Yellowstone Volcano Observatory
Tantalus Creek collects nearly all the thermal water discharged at the Norris Geyser Basin, pictured below. The bottom of the photo shows tributaries of Tantalus Creek draining the Gray Lakes (left) and Steamboat-Echinus-Emerald hydrologic subbasins. Photo taken from a balloon-mounted camera by B. Graham Wall, September 2005.

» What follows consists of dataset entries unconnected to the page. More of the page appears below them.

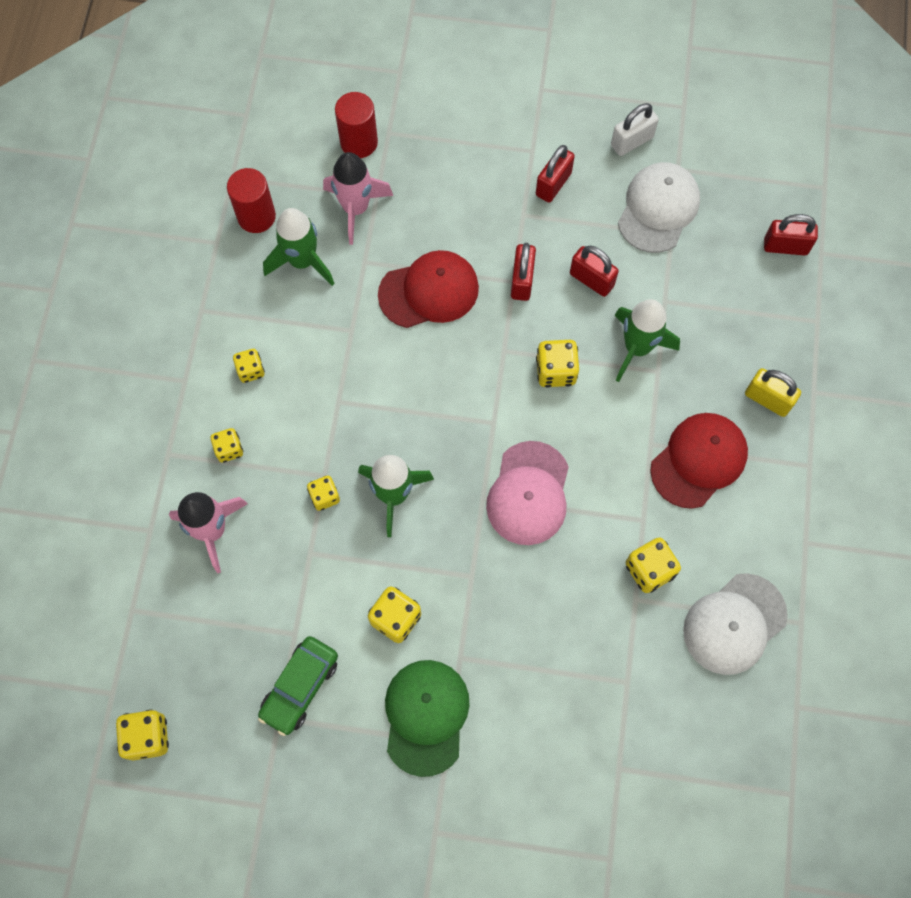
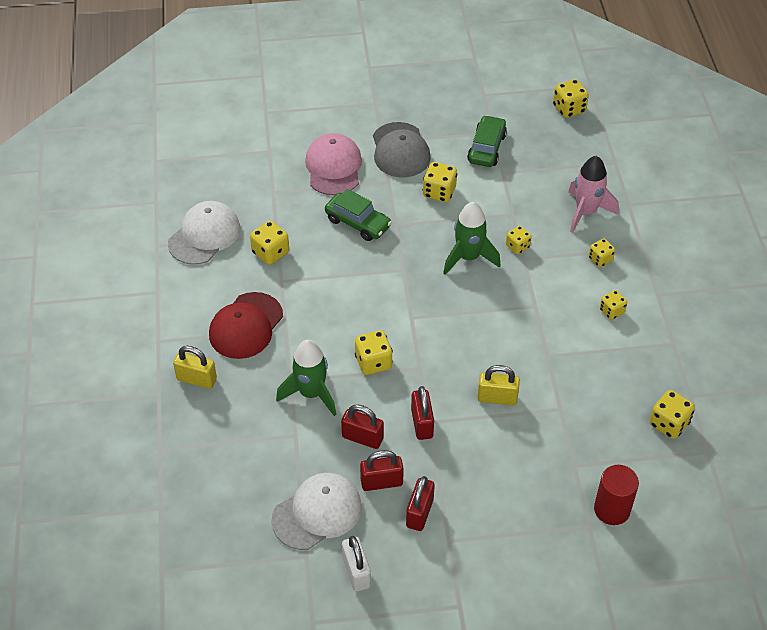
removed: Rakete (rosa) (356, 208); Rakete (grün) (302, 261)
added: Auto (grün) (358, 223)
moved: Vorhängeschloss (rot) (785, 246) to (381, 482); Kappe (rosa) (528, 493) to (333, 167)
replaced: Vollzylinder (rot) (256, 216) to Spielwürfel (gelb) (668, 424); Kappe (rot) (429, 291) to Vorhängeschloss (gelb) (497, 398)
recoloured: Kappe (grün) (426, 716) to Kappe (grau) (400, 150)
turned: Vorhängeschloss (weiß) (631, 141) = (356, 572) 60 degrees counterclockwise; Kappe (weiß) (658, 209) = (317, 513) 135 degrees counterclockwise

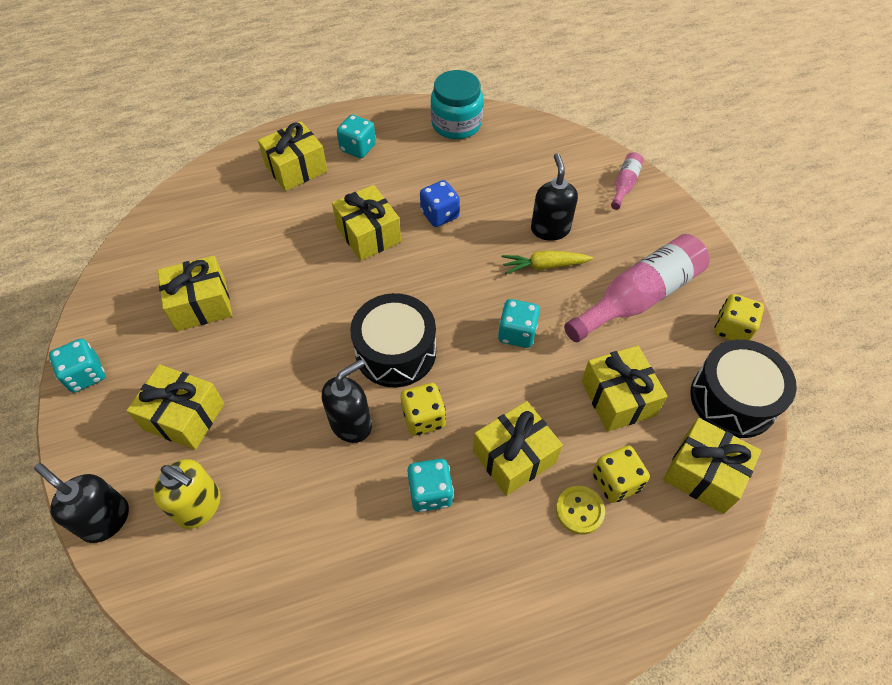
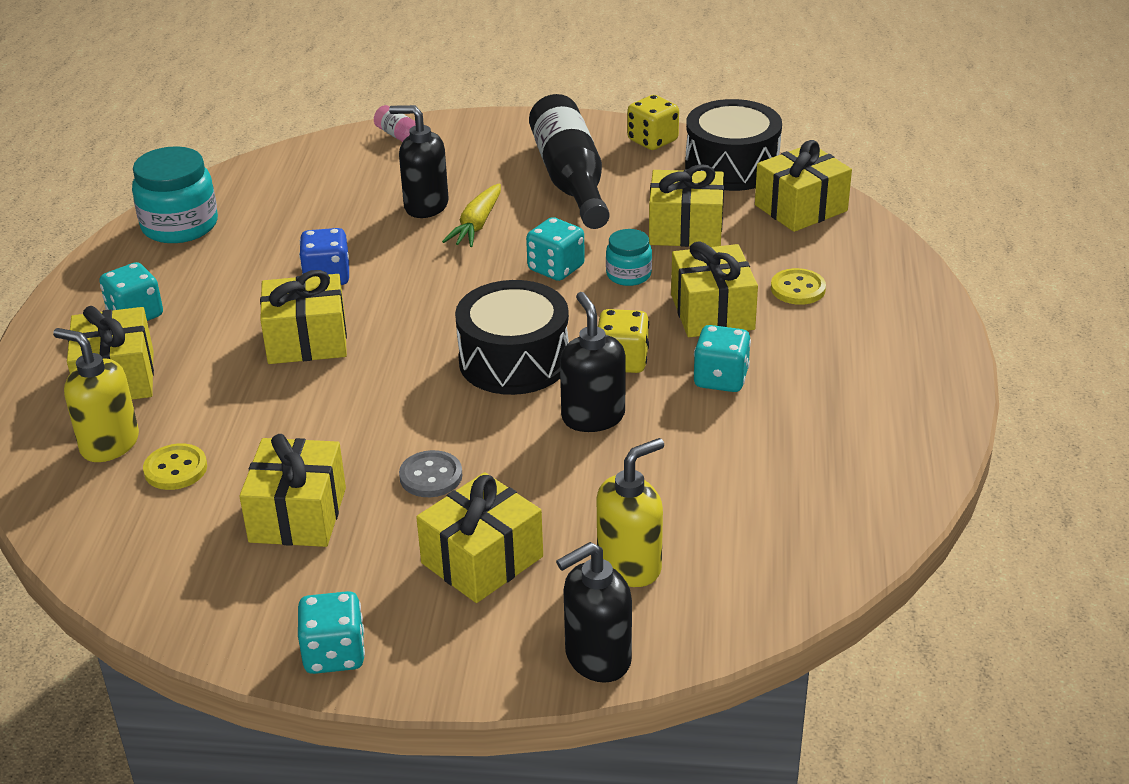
removed: Spielwürfel (gelb) (615, 482)
added: Einmachglas (türkis) (628, 275); Seifenspender (gelb) (109, 444); Knopf (gelb) (175, 469); Knopf (grau) (431, 476)
recoloured: Flasche (rosa) (638, 297) to Flasche (schwarz) (571, 179)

We analyze data for stream flow and water temperature from Tantalus Creek in the Norris Geyser Basin and their relationship to air temperature, precipitation, and geyser eruptions during calendar year 2005. The creek is of interest because it is the primary drainage of the Norris Geyser Basin and carries a very high proportion of thermal water derived directly from hot springs. Two separate diurnal patterns emerge — (1) a winter pattern where increases in water temperature and stream flow closely track those of air temperature and (2) a summer pattern where water and air temperature are closely aligned but stream flow declines once water temperature reaches its daily maximum. The winter pattern is present when the daily average temperature consistently drops below 0 °C whereas the summer pattern is recognizable when the daily average temperature regularly exceeds 0 °C. Spring and fall systematics are much more irregular, although both summer and winter patterns can be discerned occasionally during those seasons. We interpret increases in stream flow associated with the winter pattern to result from addition of locally sourced melt water (both snow and soil-bound ice) that increases in abundance once temperatures increase in the morning. Melting is facilitated by the warm ground temperatures in the geyser basin, which are significantly higher than air temperatures in the winter. The summer pattern appears to be strongly affected by increased evaporation in the afternoon, decreasing flow and cooling the remaining water. Discharge from eruptions at Echinus Geyser are clearly visible as peaks in the hydrograph, and indicate that water from this geyser reach the Tantalus weir in 80 to 90 minutes, reflecting a slug of water that travels about 0.4 m s-1.